Strip out volatile food, energy and trade services, and producer prices rose 0.5 percent in June after increasing 0.7 percent in May. Over the year, they gained 5.5 percent last month – the biggest advance since that data was first calculated in August 2014.
For now, the Fed is sticking with its pledge to not raise interest rates until the nation’s labour market has fully healed from the ravages of the coronavirus pandemic.
In June, the nation’s unemployment rate was 5.9 percent – well above its pre-pandemic level of 3.5 percent. And there were 9.5 million unemployed workers last month.
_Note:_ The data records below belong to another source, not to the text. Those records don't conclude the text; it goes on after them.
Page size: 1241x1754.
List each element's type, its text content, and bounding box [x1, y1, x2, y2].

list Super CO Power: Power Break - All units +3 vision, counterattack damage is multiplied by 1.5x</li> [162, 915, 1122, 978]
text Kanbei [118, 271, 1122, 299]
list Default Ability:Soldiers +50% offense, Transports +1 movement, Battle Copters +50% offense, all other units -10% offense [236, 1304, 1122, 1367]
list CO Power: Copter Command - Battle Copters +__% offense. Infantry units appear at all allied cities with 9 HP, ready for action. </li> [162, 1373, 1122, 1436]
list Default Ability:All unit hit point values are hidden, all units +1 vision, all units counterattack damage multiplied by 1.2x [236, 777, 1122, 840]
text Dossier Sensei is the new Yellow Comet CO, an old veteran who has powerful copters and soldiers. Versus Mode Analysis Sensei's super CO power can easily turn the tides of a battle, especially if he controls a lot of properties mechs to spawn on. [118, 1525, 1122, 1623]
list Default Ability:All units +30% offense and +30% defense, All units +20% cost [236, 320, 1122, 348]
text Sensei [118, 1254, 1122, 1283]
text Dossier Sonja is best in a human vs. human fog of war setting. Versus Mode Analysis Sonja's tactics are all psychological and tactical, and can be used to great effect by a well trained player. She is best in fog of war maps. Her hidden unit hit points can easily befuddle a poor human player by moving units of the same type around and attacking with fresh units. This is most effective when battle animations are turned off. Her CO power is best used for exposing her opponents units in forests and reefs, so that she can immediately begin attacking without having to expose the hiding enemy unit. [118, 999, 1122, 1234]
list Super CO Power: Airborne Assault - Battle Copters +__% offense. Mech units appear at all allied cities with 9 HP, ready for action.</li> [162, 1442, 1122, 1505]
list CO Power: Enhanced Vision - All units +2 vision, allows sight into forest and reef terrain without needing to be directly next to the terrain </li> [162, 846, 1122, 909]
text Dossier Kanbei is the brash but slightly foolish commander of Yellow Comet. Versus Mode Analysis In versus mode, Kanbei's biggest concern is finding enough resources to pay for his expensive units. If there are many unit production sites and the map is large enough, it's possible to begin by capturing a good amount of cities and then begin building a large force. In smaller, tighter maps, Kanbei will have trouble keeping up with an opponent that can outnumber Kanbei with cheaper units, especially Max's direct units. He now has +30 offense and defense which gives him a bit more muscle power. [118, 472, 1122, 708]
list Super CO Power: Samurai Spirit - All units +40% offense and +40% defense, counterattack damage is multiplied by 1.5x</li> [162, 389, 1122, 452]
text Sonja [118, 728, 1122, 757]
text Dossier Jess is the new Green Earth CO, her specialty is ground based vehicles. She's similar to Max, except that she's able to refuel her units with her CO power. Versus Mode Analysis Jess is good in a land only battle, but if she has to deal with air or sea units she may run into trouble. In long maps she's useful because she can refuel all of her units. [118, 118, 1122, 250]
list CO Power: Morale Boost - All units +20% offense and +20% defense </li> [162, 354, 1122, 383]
But in May, there were 9.2 million job openings in the US. And in a signal of how confident some Americans feel about their employment prospects, some 3.6 million of them quit their jobs in May.
Some blame the $300-a-week federal top-up to state unemployment benefits for acting as a disincentive for the jobless to pound the pavement in search of work. Others cite fear of COVID-19, too many businesses chasing the same type of workers at once, and childcare challenges for keeping the unemployed from taking jobs.
Dozens of states – most of them led by Republican governors – are withdrawing from federal unemployment benefit programmes that include the $300 a week top-up.
To entice job candidates to take open positions, some businesses have been raising wages or offering signing bonuses. Some economists are now concerned that rising wages could trigger a wage-price spiral. But others point out that paycheques for low-income Americans had fallen behind before the pandemic, and they are simply getting a long-overdue raise.